In a bid to ensure the UK will maintain its reputation as a ‘pioneering nation as it leaves the EU’ and is ‘at the forefront of science and technology innovation,’ UK Chancellor Philip Hammond has allocated £200m to support Britain’s fastest-growing industries as they prepare for Brexit.
In his spring judgement statement yesterday, Hammond announced that the government is putting £81 million into an extreme photonics application centre at the Harwell research centre in Oxfordshire to explore medical laser technology, supporting a £13 billion industry that employs around 65,000 people. The facility has already developed laser technology that can scan the chemical contents of objects and detect hazardous materials in airport luggage.
Elsewhere, £45 million is being invested to upgrade the data storage cloud computing infrastructure at the European Bioinformatics Institute in Cambridgeshire, which is working on sequencing one million genomes and developing cell therapies for genetic diseases. £79m will also fund a supercomputer in Edinburgh.
The spending is part of the government’s aim to raise investment in research and development to 2.4 per cent of GDP by 2027, to help develop solutions for an aging society, artificial intelligence and the data revolution. 'UK scientific research is worth £36 billion and is at the cutting edge of international innovation and discovery,’ he said. ‘We want to retain pole position as we leave the EU,' he said.
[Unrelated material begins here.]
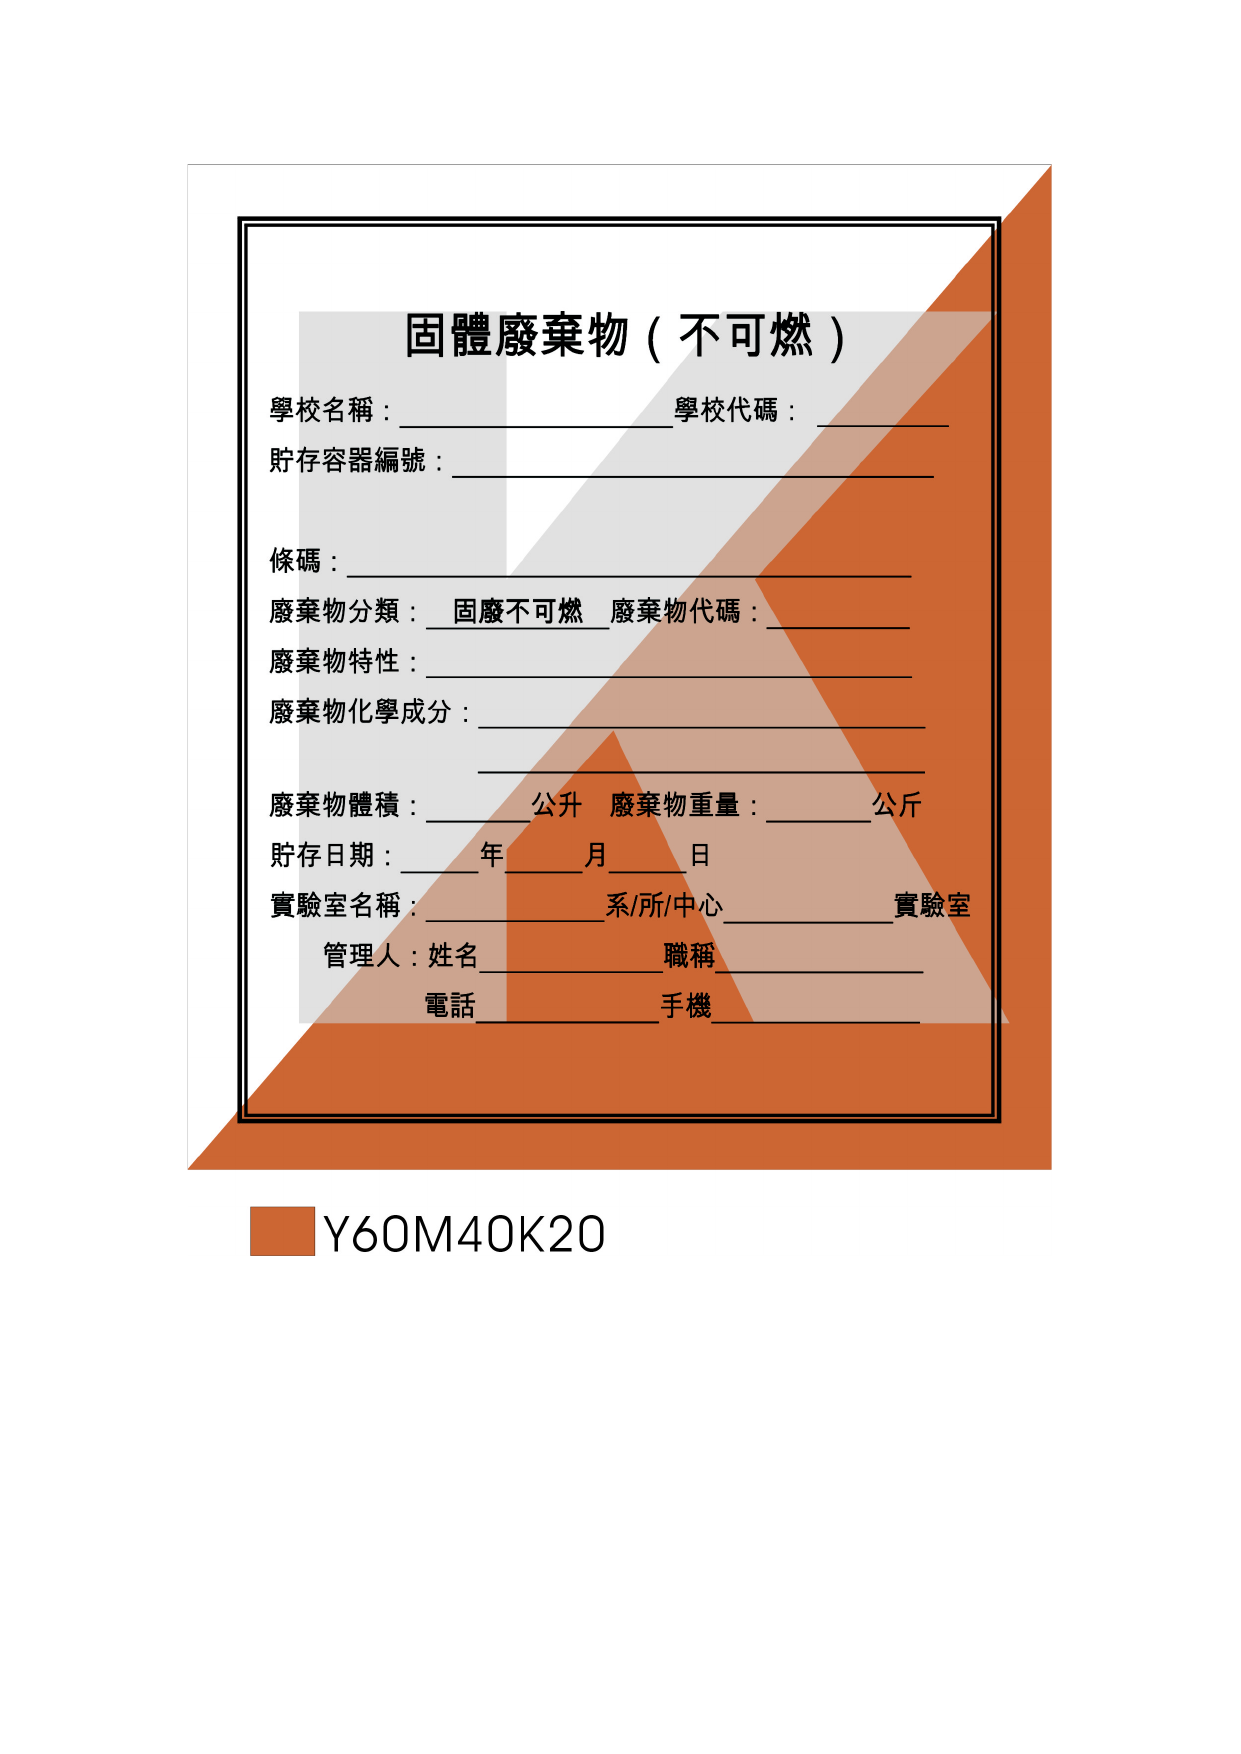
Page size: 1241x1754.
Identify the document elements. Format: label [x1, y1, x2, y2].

picture [187, 164, 1052, 1256]
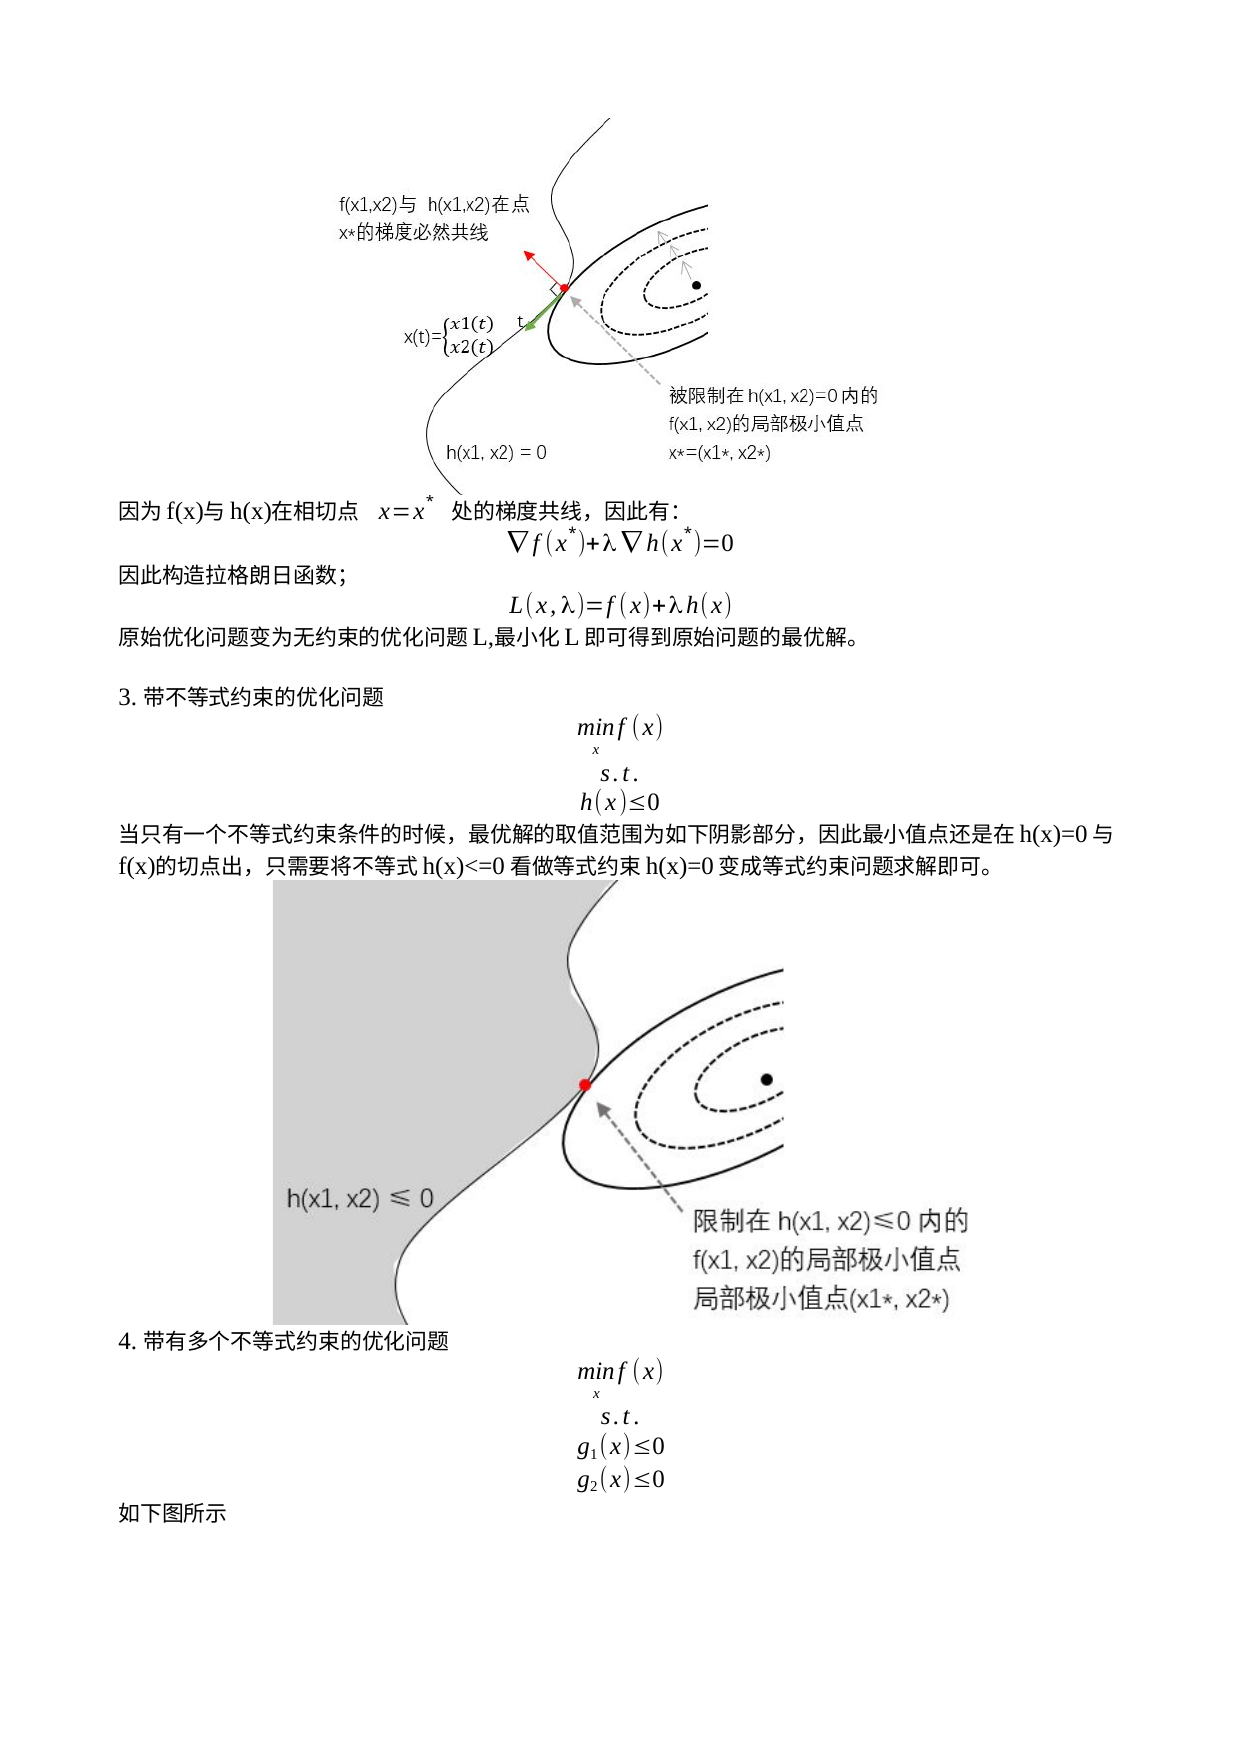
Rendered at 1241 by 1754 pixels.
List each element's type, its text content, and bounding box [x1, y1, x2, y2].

However, Carys Roberts, chief economist at the Institute for Public Policy Research, told The Guardian that Hammond needs to go much further to address the weaknesses of the UK economy and its persistently low rates of productivity growth.
‘This is a small amount of money that is being spent in areas that already find it easy to raise funds. Concentrating support on hi-tech projects in Oxford and Cambridge is partly why we had a Brexit vote in the first place. It is other parts of the country and other industries that are desperately in need of government support,’ she said.